What's wrong with 640K? You can do plenty with that amount of RAM; I've personally spent more than a decade of my life working on machines with that much RAM or less.
My first computer was an Apple ][ in 1978 and the big choice was between 4k or 16k RAM. That's Kilobytes. I got the 16k version, which was a stretch financially, but you needed that much to load floating point BASIC (from cassette tape - they hadn't inroduced a floppy drive yet). Otherwise you were limited to the integer BASIC burned into ROM. 48KB was the maximum RAM you could put in the original Apple ][.
In the 80's I had an AT&T 3B/1 "Unix PC" which I thought was so cool… real unix (although Sys V) on my desktop! It had a 68010 CPU and 2MB RAM. Got very slow when it started swapping, I think the hard drive was 40mb. It took a lot of 5" floppy disks to back it up, LOL.

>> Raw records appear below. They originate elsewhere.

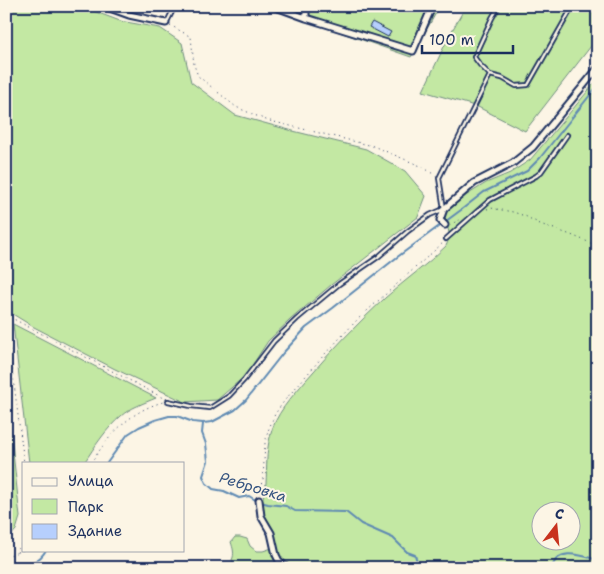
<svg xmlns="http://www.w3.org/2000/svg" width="604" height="574" font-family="'Shantell Sans',sans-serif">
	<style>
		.green { fill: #c3e8a3; stroke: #6f8c80; fill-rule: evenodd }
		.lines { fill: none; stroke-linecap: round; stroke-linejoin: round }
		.stream { stroke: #5e8ab3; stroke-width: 2 }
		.building { fill: #b6cffd; stroke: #1b2f5e }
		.lane-casing { stroke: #1b2f5e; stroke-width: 6 }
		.street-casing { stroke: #1b2f5e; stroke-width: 9 }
		.path { stroke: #1b2f5e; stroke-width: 1; stroke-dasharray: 1 4; stroke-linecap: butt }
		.lane { stroke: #fcf5e5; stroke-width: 2.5 }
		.street { stroke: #fcf5e5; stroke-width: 5 }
		.labels { text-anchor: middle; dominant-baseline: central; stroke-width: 4; stroke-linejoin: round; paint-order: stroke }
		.water-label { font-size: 15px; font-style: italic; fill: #375581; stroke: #fcf5e5 }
	</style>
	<rect width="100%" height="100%" fill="#fcf5e5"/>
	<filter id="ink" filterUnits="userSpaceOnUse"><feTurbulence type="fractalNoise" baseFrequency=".02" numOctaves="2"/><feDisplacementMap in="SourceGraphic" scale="10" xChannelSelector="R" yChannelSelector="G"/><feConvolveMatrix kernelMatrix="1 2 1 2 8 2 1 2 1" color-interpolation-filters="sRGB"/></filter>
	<g filter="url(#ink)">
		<path class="green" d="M 6,6 L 80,6 L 120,21 L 160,28 L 182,43 L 191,82 L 235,115 L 293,131 L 366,149 L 405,171 L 426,196 L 418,217 L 331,285 L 290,320 L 268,341 L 246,375 L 217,400 L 185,402 L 115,369 L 32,326 L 11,313 L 6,266 Z
			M 265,6 L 440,6 L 411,57 Z
			M 466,6 L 598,6 L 598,37 L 525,131 L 478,107 L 423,91 L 449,36 Z
			M 598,79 L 598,568 L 236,568 L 233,564 L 232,560 C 235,554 233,548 231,542 L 235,537 L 240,537 L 247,539 L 250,546 L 256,551 L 263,551 L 272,548 C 280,527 264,524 262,506 C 262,498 265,490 266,483 C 267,468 266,452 270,437 C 275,414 291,398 306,380 C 331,351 357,324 385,298 C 405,280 427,265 446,246 C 451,236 450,228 442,220 L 445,213 L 467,195 L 486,183 L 510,173 L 530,160 ZM 542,512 L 572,512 L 572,542 L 542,542 Z
			M 13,324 L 156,398 C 144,403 130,408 121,416 C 106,429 95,446 84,463 L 29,463 Z
			M 6,387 L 20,517 L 16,530 L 8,539 L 6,539 Z"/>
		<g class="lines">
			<path class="stream" d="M 203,424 L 202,433 L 206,444 L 208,461 L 203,476 L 206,483 L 213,489 L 224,491 L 239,498 L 249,496 L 257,501 L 268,504 L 286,506 L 295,511 L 346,512 L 361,524 L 393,538 L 407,552 L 415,555 L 419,568
				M 107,463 L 128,434 L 139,427 L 155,420 L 169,416 L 177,416 L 193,422 L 203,423 L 212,422 L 235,410 L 246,400 L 283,353 L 306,328 L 333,308 L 396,258 L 461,210 L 484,192 L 527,171 L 540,158 L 598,85
				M 6,567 C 22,561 36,568 46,550
				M 552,568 C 558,546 582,556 598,560"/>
		</g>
		<path class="building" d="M 372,22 L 391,32 L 388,37 L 369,27 Z"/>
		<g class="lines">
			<defs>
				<path id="lane" d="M 167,22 L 175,6
					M 490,75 L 502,78 L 516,86 L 528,85 L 573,6
					M 446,239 L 490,200 L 536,176 L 541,172 L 567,135
					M 168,401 L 191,406 L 210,408 L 229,396 L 244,380 L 274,341 L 297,319 L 339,284 L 378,257 L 408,231 L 430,215 L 444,209 L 439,178 L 490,75 L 480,65 L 474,57 L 492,18 L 499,6"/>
				<path id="street" d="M 104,6 L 129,15 L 166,23
					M 273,6 L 306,18
					M 306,6 L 306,18 L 413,51 L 432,7 L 431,6
					M 445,225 L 440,220 L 444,209 L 474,183 L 513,163 L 533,147 L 598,68
					M 259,500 L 261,516 L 271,533 L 276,555 L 279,561 L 287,568"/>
			</defs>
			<use href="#lane" class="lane-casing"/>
			<use href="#street" class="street-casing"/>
			<path class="path" d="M 170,25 L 191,37 L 194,65 L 198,76 L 236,107 L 266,120 L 373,146 L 423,167 L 436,176
				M 487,209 L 491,208 L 513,212 L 525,216 L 540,224 L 571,235 L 598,246
				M 450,225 L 462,218
				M 6,315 L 165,399
				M 6,320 L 24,463
				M 91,463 C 109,435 130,411 163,402
				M 261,494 L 263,480 L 265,443 L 268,431 L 275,414 L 285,400 L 324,355 L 358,319 L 444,242
				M 17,552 L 24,550
				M 6,556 L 16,553 L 24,540"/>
			<use href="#lane" class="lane"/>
			<use href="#street" class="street"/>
		</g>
	</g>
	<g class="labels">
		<g class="water-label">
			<text transform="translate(253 487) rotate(17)">Ребровка</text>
		</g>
	</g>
	<rect width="604" height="574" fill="none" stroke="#fcf5e5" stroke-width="25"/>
	<rect x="12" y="12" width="579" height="549" fill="none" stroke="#1b2f5e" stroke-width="2" filter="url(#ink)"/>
	<rect x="22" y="462" width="162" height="90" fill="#fcf5e5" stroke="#a2a6af"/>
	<rect x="32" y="478" width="25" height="8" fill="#fcf5e5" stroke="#a2a6af"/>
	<text x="68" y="486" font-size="15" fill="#1b2f5e">Улица</text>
	<rect x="32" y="499" width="25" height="15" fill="#c3e8a3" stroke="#a2a6af"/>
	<text x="68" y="512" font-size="15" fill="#1b2f5e">Парк</text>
	<rect x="32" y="524" width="25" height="15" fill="#b6cffd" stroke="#a2a6af"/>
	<text x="68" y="536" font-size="15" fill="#1b2f5e">Здание</text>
	<g transform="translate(556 526) rotate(16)"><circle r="24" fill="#fcf5e5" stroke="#a2a6af"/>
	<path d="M0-4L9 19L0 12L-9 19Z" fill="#c8321e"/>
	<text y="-8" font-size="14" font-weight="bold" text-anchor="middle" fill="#1b2f5e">С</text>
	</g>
	<path d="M422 45v8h91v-8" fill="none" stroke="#1b2f5e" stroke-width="2.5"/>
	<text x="429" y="45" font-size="15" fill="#1b2f5e" stroke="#fcf5e5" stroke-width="4" paint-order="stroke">100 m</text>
</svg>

Got an i5 MBA with 4gb RAM in 2011 (the max available) and it ran all my software (Final Cut Pro, Strata 3d CX, Vue Infinite) twice as fast as my 2008 15" MBP. It was probably swapping but I didn't even realize because of the SSD. Now have a 2013 i7 MBA with 8gb (again, the max) and it's a little faster but things feel pretty similar.
My software is getting old and most of it can only use 4gb RAM, so I'm completely happy with my quad i7 16gb Mini. I think it will also be fine for the next year or two when I move to newer versions of 3d and video software. Nothing wrong with having a Mini that could accept 32gb but seriously, we know that isn't going to happen, right? And if it did, you would have to buy the 32gb model at some outrageous price directly from Apple since the RAM would be soldered.
Sorry, I lost interest in games with SimCity, back around 1993. It ran great on my Mac IIcx! Have Macs ever been competitve as gaming machines?